I believe that the testimony of the prophets and Jesus were to turn our hearts from doing ritual worship and rule-following for God, and to care for the oppressed and hurting among us. I believe that Isaiah, Amos, Malachi, and Jesus told us that God is worshipped and glorified when we care first for the people around us. Without that, he doesn't listen to our prayers, our "hands are full of blood" (Isaiah 1).

7) Where's the harm?

There’s a lot of information that seems to say there is inherent harm in LGBT relationships, and we should protect people from that by telling them to give up hope of ever having the kind of family and loving relationship we heterosexuals take for granted is available to us. Yet, researchers aren’t finding this. All professional medical associations, who are pledged to “do no harm” (and who by the way, are happily condemning pedophilia), endorse same-sex marriage. Studies show that kids who are adopted into same-sex families (so much better than not having families at all, right?) do at least as well if not slightly better than in heterosexual relationships (it’s a very deliberate choice, no “accidents”!), individual anecdotes aside.

8) What is biblical marriage? 

None of us follow “biblical marriage” if that’s defined as following the pattern we see in Scripture. We mostly see polygamy (only ever restricted from Bishops/“overseers of pastors”), and there is plenty of acceptance of concubines, having relations with your slave women, and marrying your sister-in-law to continue the inheritance/genetic line. None of that is explicitly overturned. Jesus and Paul seemed to have a much higher view of celibacy than marriage. Acts describes something that looks more like a hippie commune than family units. Early church fathers declared people heretics for saying that marriage was even equal in importance to celibacy. Some castrated themselves in devotion to New Testament teaching. Others went the other direction, with clerical polygamy legal until the 8th century. Marriage wasn’t a church sacrament until the fifth century and not part of Catholic cannon until 1547, and Martin Luther wanted to keep it an entirely civic matter. Our current understanding of the nuclear family as superior and set apart from community comes from the 1950s culture.
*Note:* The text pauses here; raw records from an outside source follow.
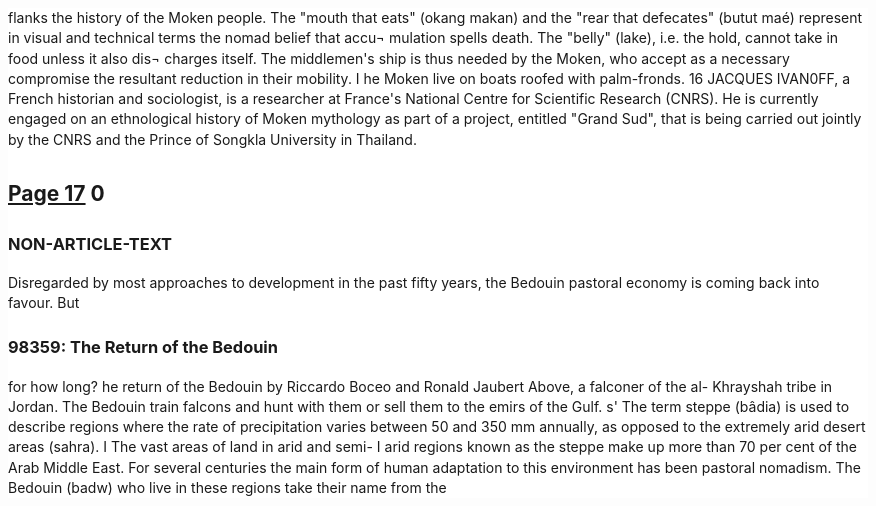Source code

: flanks the history of the Moken people. The
"mouth that eats" (okang makan) and the "rear
that defecates" (butut maé) represent in visual
and technical terms the nomad belief that accu¬
mulation spells death. The "belly" (lake), i.e.
the hold, cannot take in food unless it also dis¬
charges itself. The middlemen's ship is thus
needed by the Moken, who accept as a necessary
compromise the resultant reduction in their
mobility.
I he Moken live on boats roofed
with palm-fronds.
16
JACQUES IVAN0FF,
a French historian and
sociologist, is a researcher at
France's National Centre for
Scientific Research (CNRS). He
is currently engaged on an
ethnological history of Moken
mythology as part of a project,
entitled "Grand Sud", that is
being carried out jointly by the
CNRS and the Prince of Songkla
University in Thailand.

## [Page 17](https://demo.humlab.umu.se/courier/098363engo.pdf#page=17) 0

### NON-ARTICLE-TEXT

Disregarded by most
approaches to
development in the
past fifty years, the
Bedouin pastoral
economy is coming
back into favour. But


### 98359: The Return of the Bedouin

for how long?
he return of the Bedouin
by Riccardo Boceo and Ronald Jaubert
Above, a falconer of the al-
Khrayshah tribe in Jordan. The
Bedouin train falcons and hunt
with them or sell them to the
emirs of the Gulf.
s' The term steppe (bâdia) is
used to describe regions
where the rate of
precipitation varies between
50 and 350 mm annually, as
opposed to the extremely arid
desert areas (sahra).
I The vast areas of land in arid and semi-
I arid regions known as the steppe make
up more than 70 per cent of the Arab Middle
East. For several centuries the main form of
human adaptation to this environment has been
pastoral nomadism. The Bedouin (badw) who
live in these regions take their name from the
Doesn’t mean it’s necessarily bad (though even TGC’s Kevin DeYoung warns about the idolatry of the nuclear family in the modern church in his new book on homosexuality), but it’s certainly the product of our culture not the Bible. Procreation ability is not a criteria for heterosexual marriage, and some of these couples have already been together for 70 years.

9) “Gay lifestyle”?

I see this word used often in conservative concerns, yet many gay people are baffled by this phrase. Sure, there are a fair share of promiscuous, outrageous LGBT people, but there are plenty of heterosexuals like that too. And if what you’ve been told all your life is that you’re an abomination, inherently flawed in your desire for relationship, is it a shock when some people live that out? I’m so excited about this new generation who can begin openly providing examples of God-honoring, healthy same-sex relationships, which our Evangelical churches have never encouraged or supported.

Conclusion

Finally, if self-loathing, depression, substance abuse and suicide are the results of preaching the gospel, then it is not Good News. I have a very high view of the "Euaggelion"!

So, there's a bit of my story. It’s hard to condense the 50k words or so I’ve already written during my research. I'd be happy to dialog any time in person or electronically. I'm not interested in fighting, but I love respectful conversation about two of my loves, the Bible and Jesus Christ.

Overall, please remember I’m just a supporter who is learning, and making mistakes. If you really want to understand why many of us think the Spirit is speaking to the church from where we would have thought was the most unlikely place (like the eunuch and Gentiles in Acts), listen to the people who have everything at stake and know this intimately, like Matthias Roberts, Patrick Berquist, Matthew Vines, Brandon Robertson, Gene Robinson, Dale B. Martin, and many others.